İŞTE O ANKETİN SONUÇLARI

- Ankete katılanların yüzde 87'sini, 18-34 yaş arası, yüzde 13'ünü ise daha üst yaştakiler oluşturdu.
- Katılımcıların yüzde 88'i cep telefonu veya dijital makineyle selfie çektiğini söylerken yüzde 19,7'si selfie çekmeyi sevdiğini, yüzde 75,7'si olumlu düşündüğünü yüzde 4,55'i ise nefret ettiğini aktardı.
- Katılımcıların yüzde 7'si günde 10'dan fazla, yüzde 9,6'sı haftada 10'dan fazla, yüzde 33,84'ü ise ayda 10'dan fazla selfie çektiği cevabını verdi.

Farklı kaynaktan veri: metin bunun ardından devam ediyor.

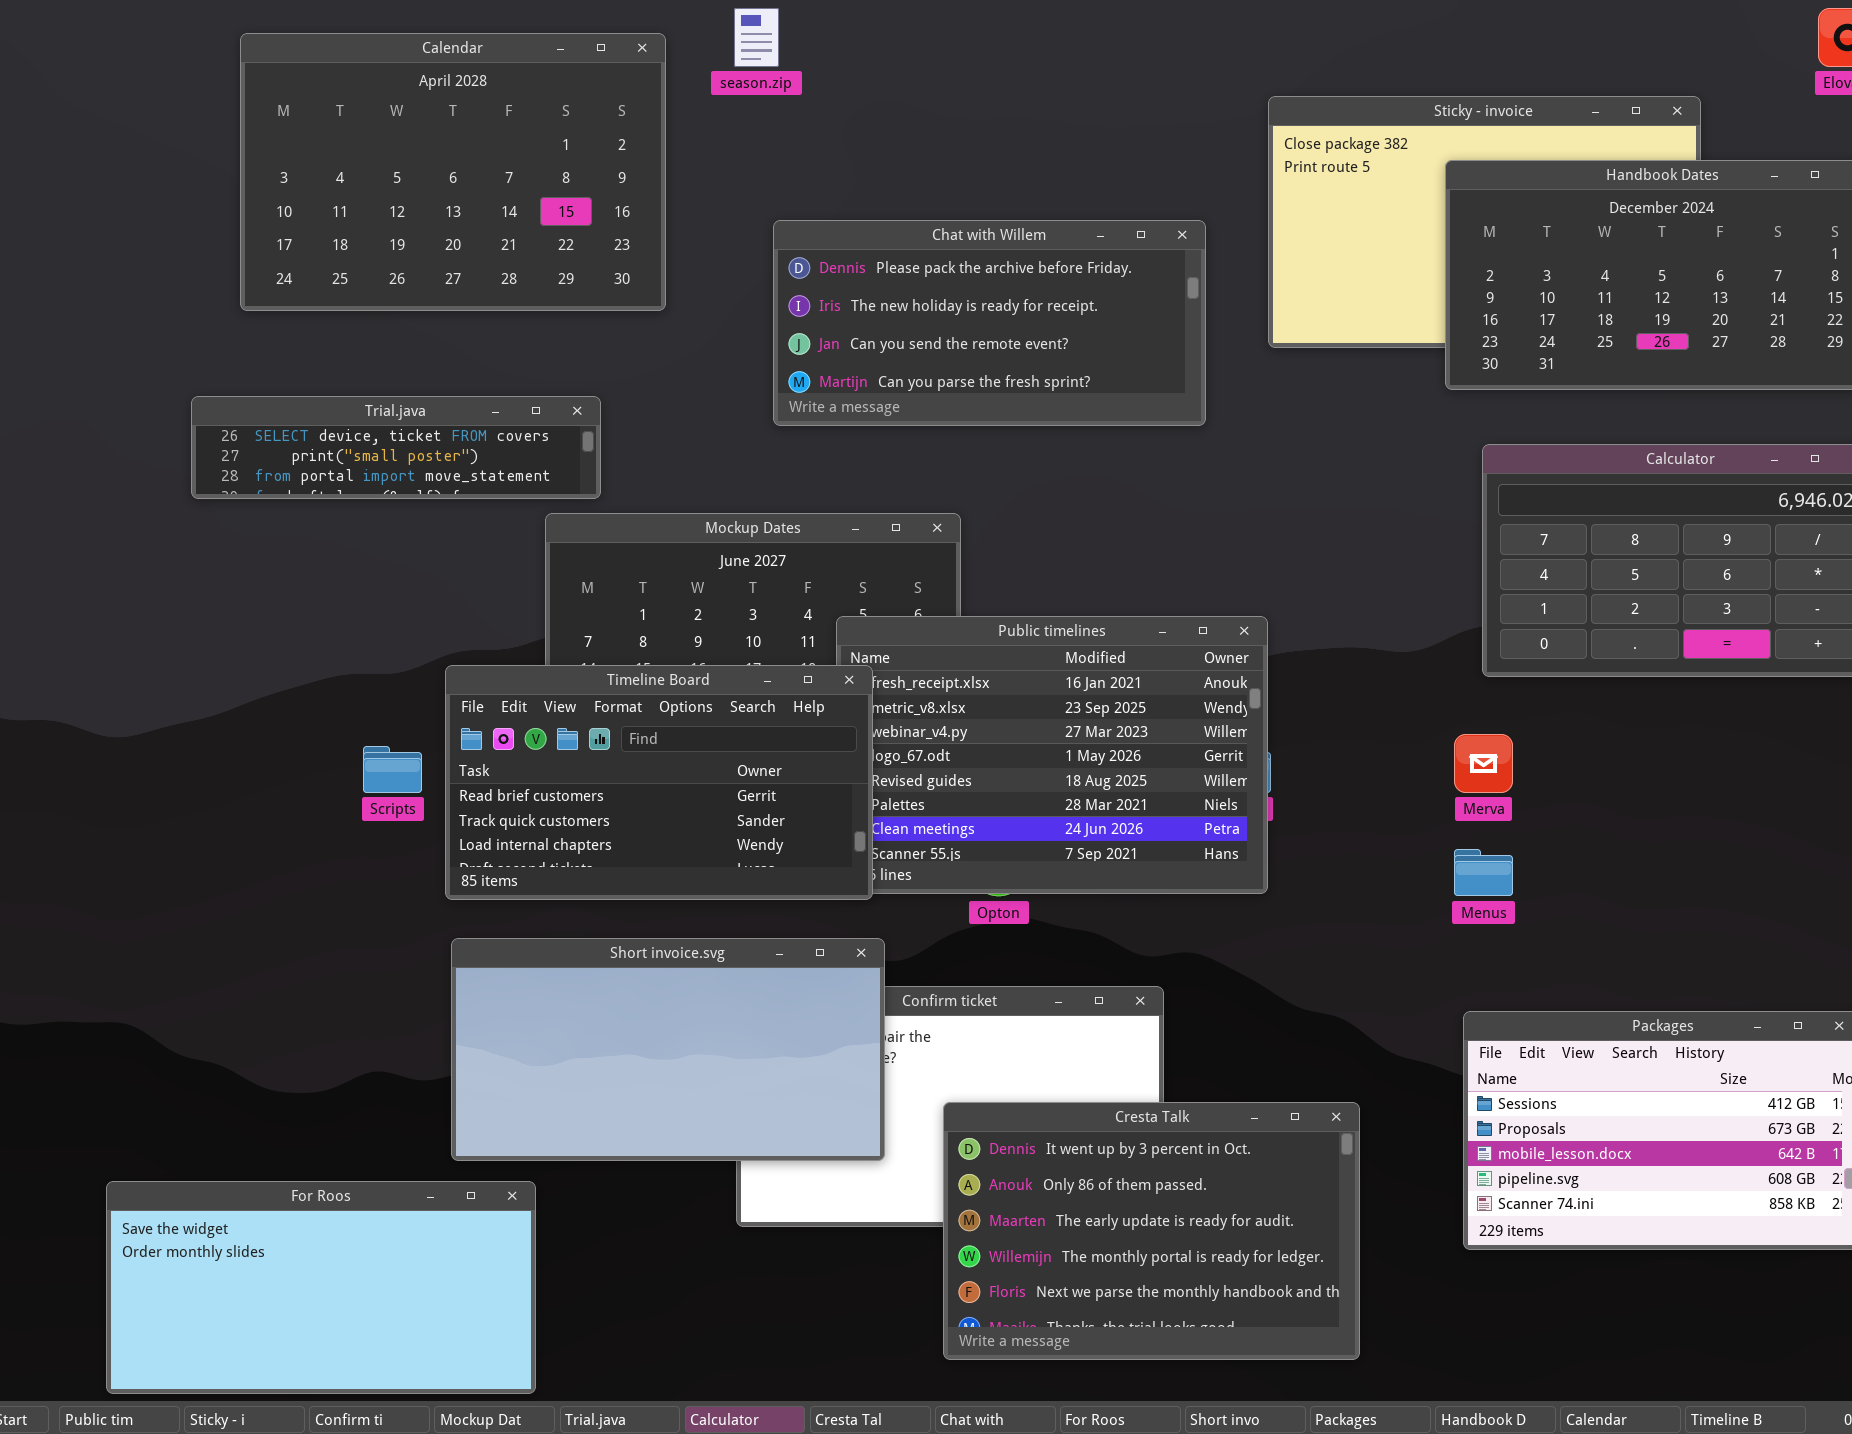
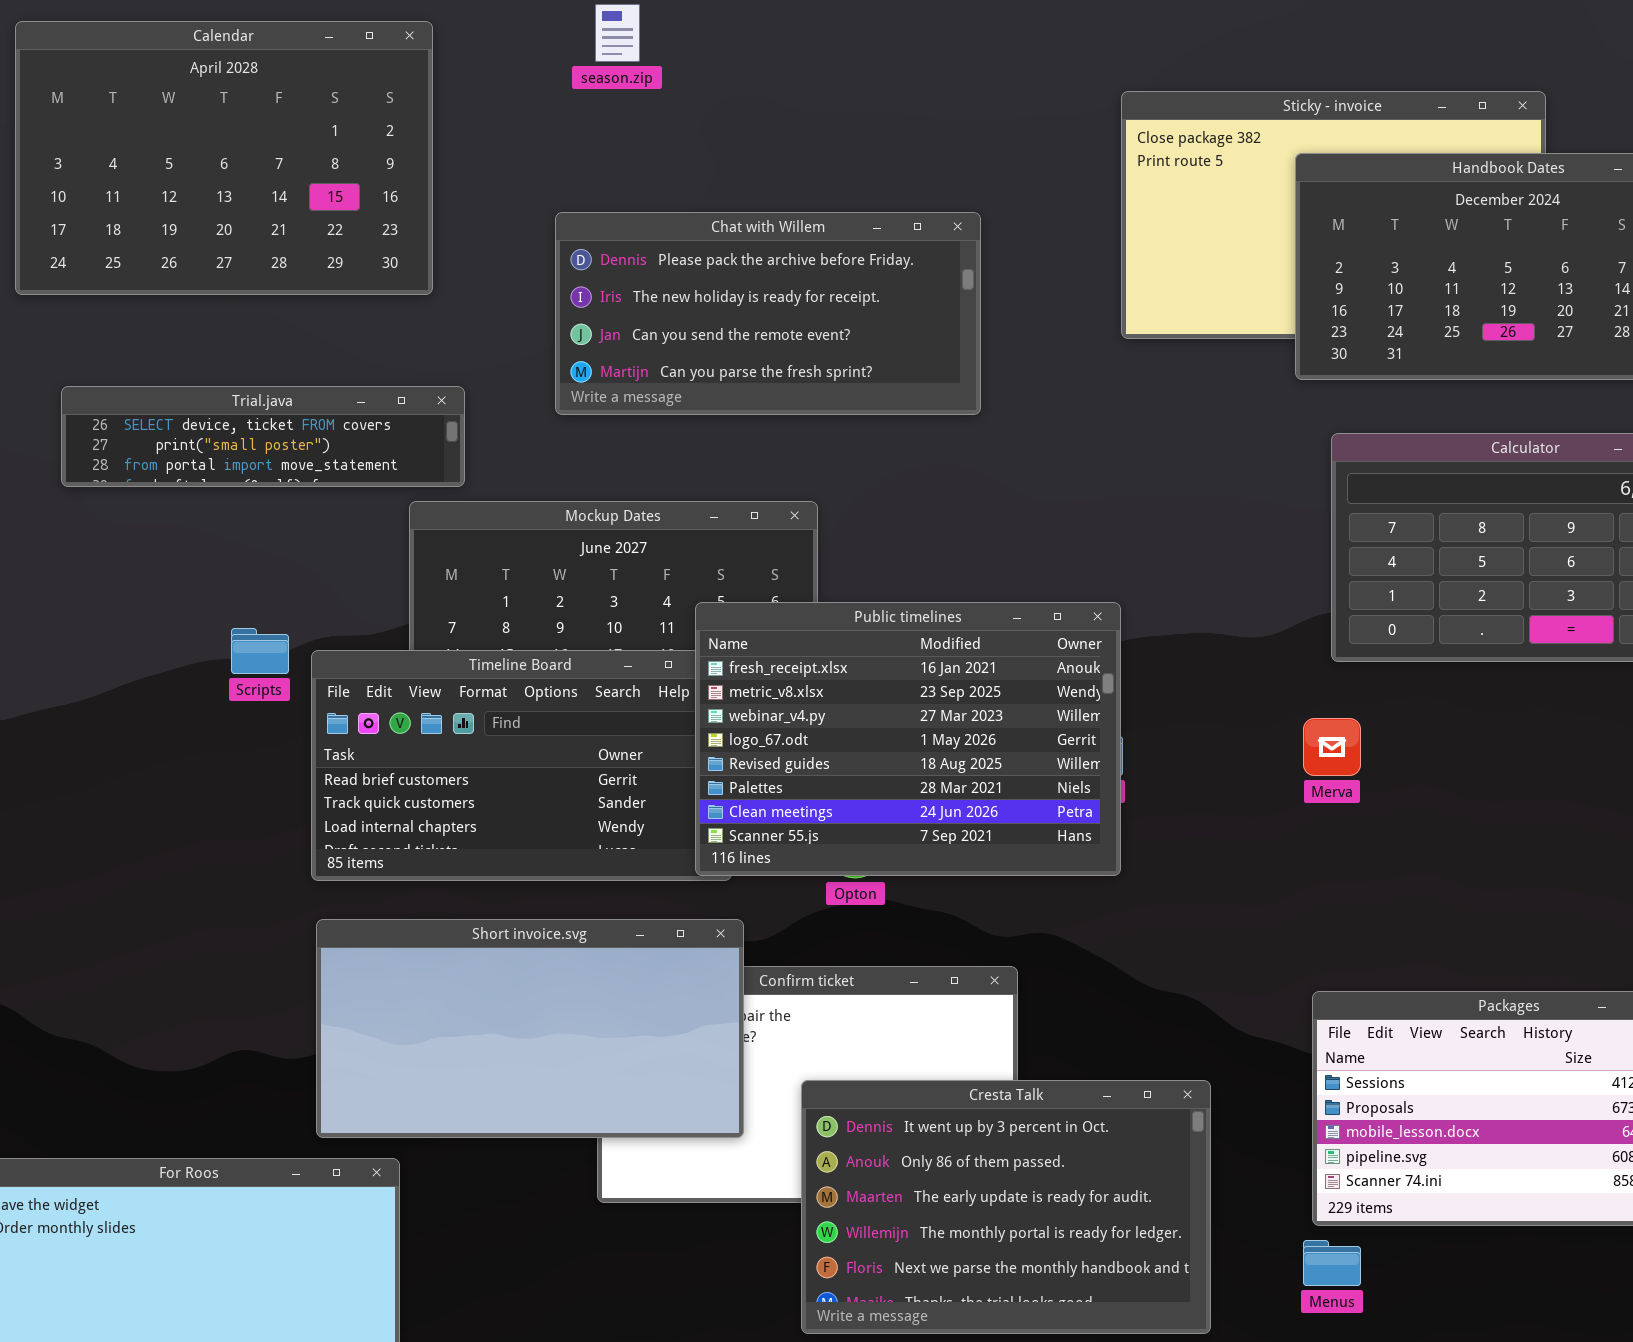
Calendar: [240,33,666,311] -> [15,21,433,295], moved
Chat with Willem: [773,220,1206,426] -> [555,212,981,415], moved
Public timelines: [836,616,1268,894] -> [695,602,1121,876], raised
Scripts: [363,746,422,793] -> [231,628,289,674], moved
Menus: [1454,849,1513,896] -> [1303,1240,1361,1286], moved

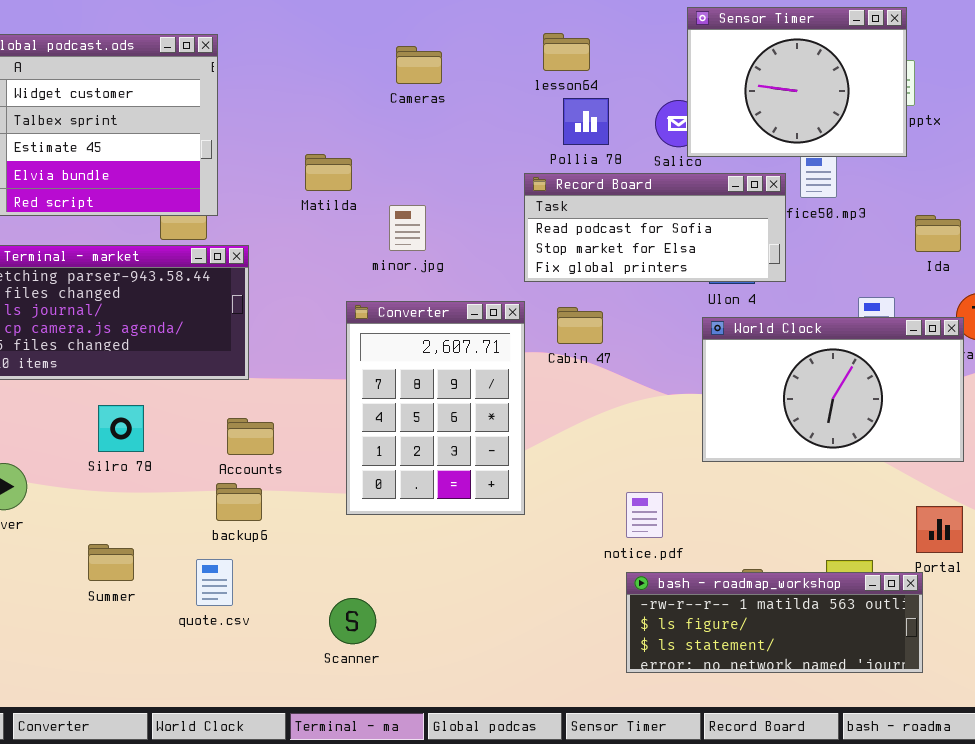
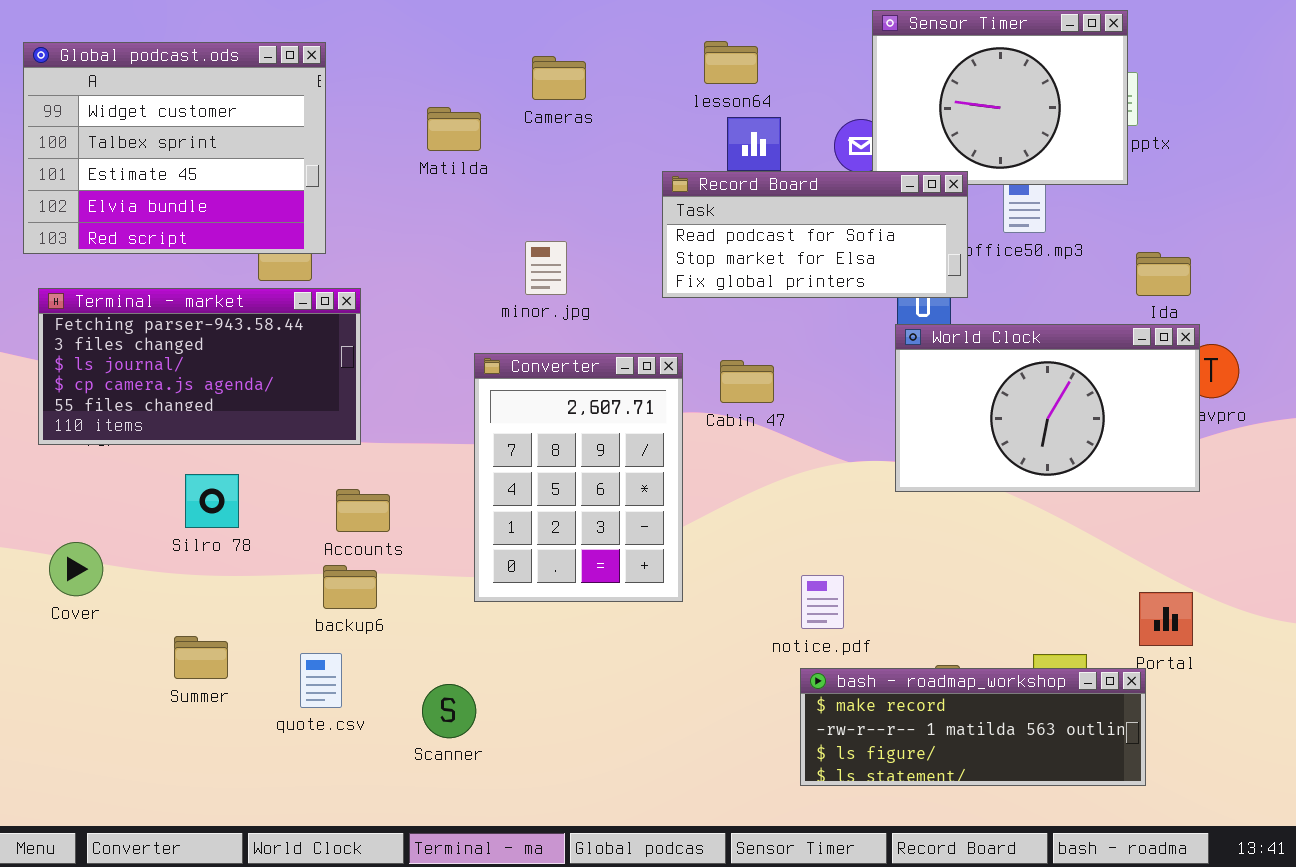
Matilda: [305,154,352,191] -> [427,107,481,151], moved
Record Board: [524,173,786,282] -> [662,171,968,298], moved
World Clock: [702,317,964,462] -> [895,324,1200,492], moved
bash - roadmap_workshop: [626,572,923,673] -> [800,668,1146,786], scrolled up 1 row
Scanner: [329,598,376,644] -> [422,684,476,738], moved

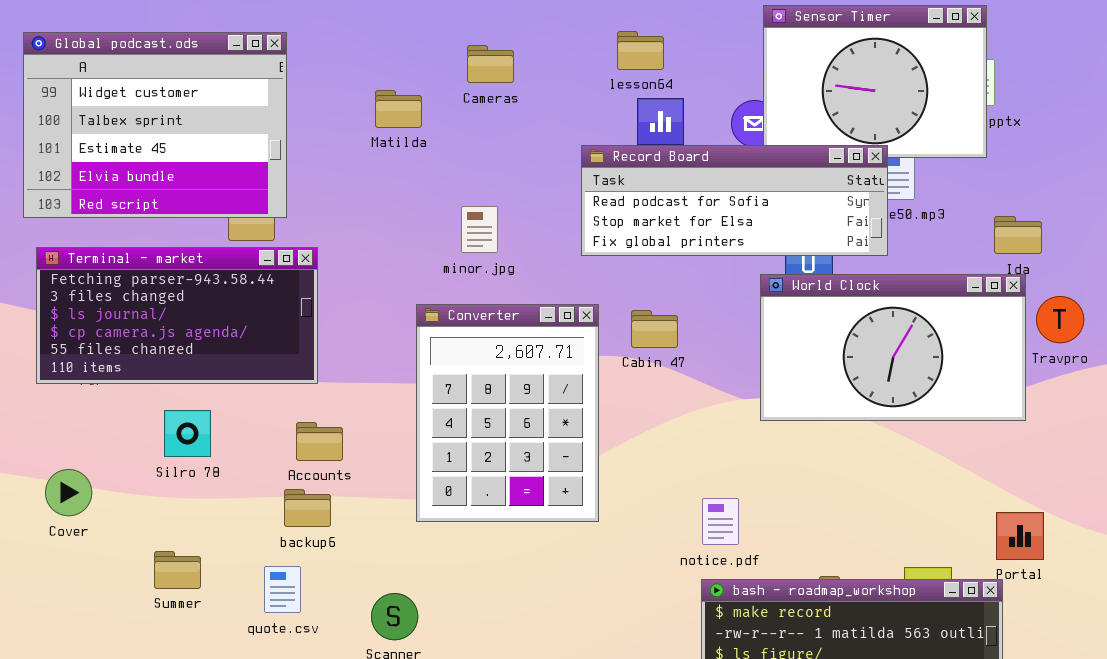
Record Board: [662,171,968,298] -> [581,145,888,256], resized
World Clock: [895,324,1200,492] -> [760,274,1026,421], moved

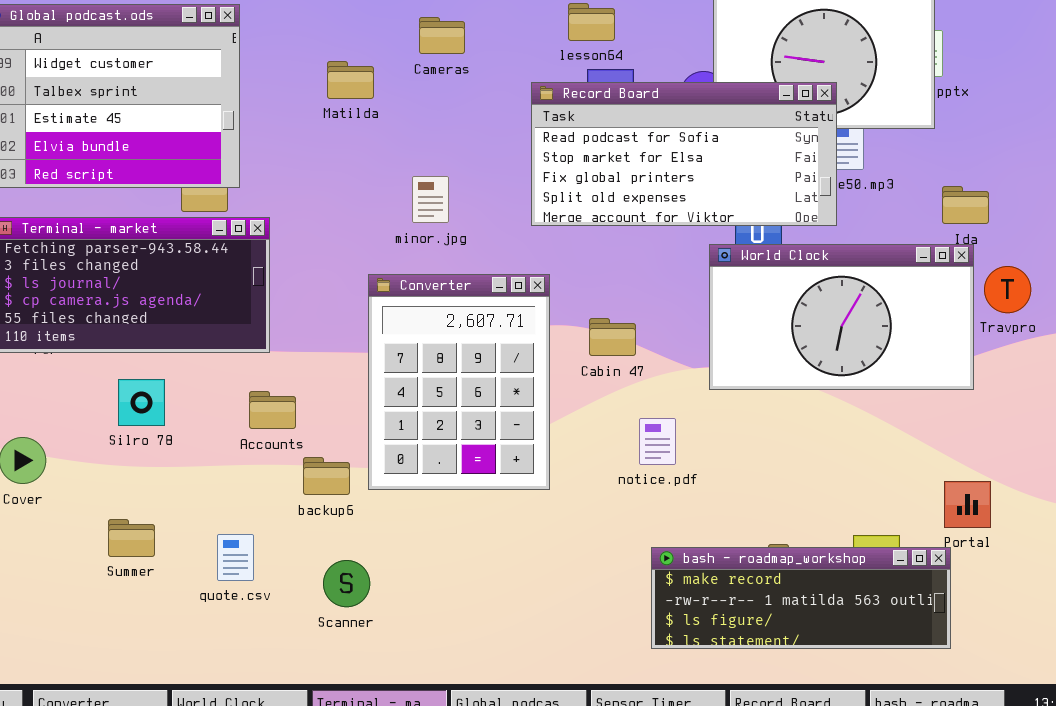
Record Board: [581,145,888,256] -> [531,82,837,226], resized
Cabin 47: [631,310,678,348] -> [589,318,636,356], moved
backup6: [284,489,331,527] -> [303,457,350,495], moved
notice.pdf: [702,498,739,545] -> [639,418,676,465], moved

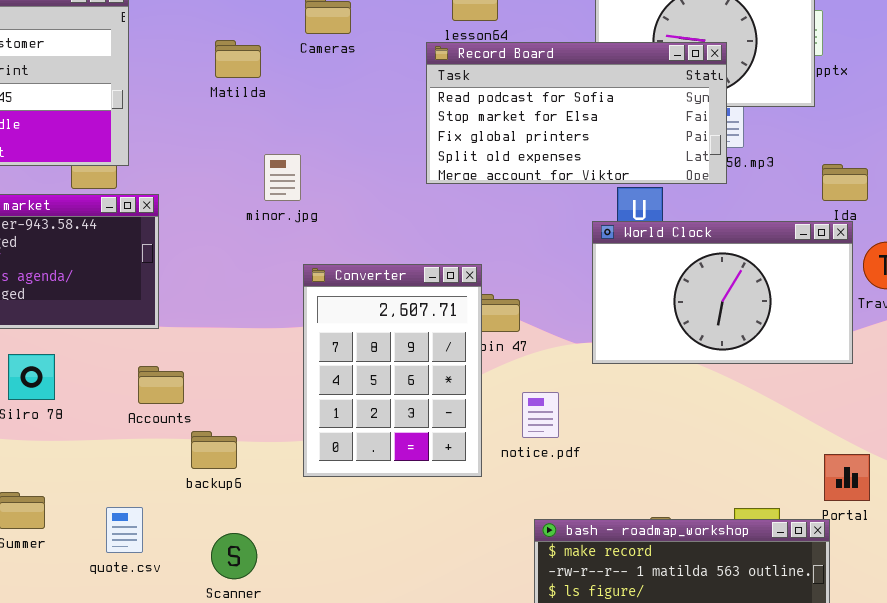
Record Board: [531,82,837,226] -> [426,42,727,184], moved
minor.jpg: [412,176,449,223] -> [264,154,301,201], moved
Converter: [368,274,550,490] -> [303,264,482,477], moved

- Günlük olarak sosyal medyada selfie yayımlayanların oranı yüzde 3,55 olurken ara sıra internete koyanlar yüzde 69,54, çekip yayımlamayanlar ise yüzde 26,9 olarak ortaya çıktı.
- Katılımcıların yüzde 61.70'i halka açık yerlerde, yüzde 24,4'ü ise evde selfie çektiği cevabını verdi.
- Katılanların yüzde 89'u sosyal medyadaki başka kullanıcılara ait diğer selfie fotoğraflarını beğendiğini, yüzde 55'i selfie çekerken ya da sosyal medyada yayımlarken daha iyi görünmesi için filtre kullandığını belirtti.
- Katılımcıların en çok kullandığı sosyal mecra ise Facebook. Yüzde 64,55'i Facebook'u tercih ederken fotoğraf uygulaması Instagram, yalnızca 24,34 oranında tercih ediliyor.

- Yüzde 42'si olduğundan iyi görünmeye çalıştığını, yüzde 23'ü bazen farklı görünmek için rol yaptığını kaydetti.
- Yüzde 78,87'si özel ve mahrem anlarında selfie çekmeyi sevmediğini belirtirken yüzde 90'ı da böyle anlarını sosyal medyada hiç yayımlamadığını ifade etti. Yüzde 27,75'i, çocuklukta çekilen selfielerini göstermek istemediğini belirtti.
- Ankete katılanlar, yüzde 64,21 oranla en çok nerede ve kiminle olduklarını, yüzde 34,74 ile yüzlerinin göründüğü fotoğrafları yayımladıkları cevabını verdi.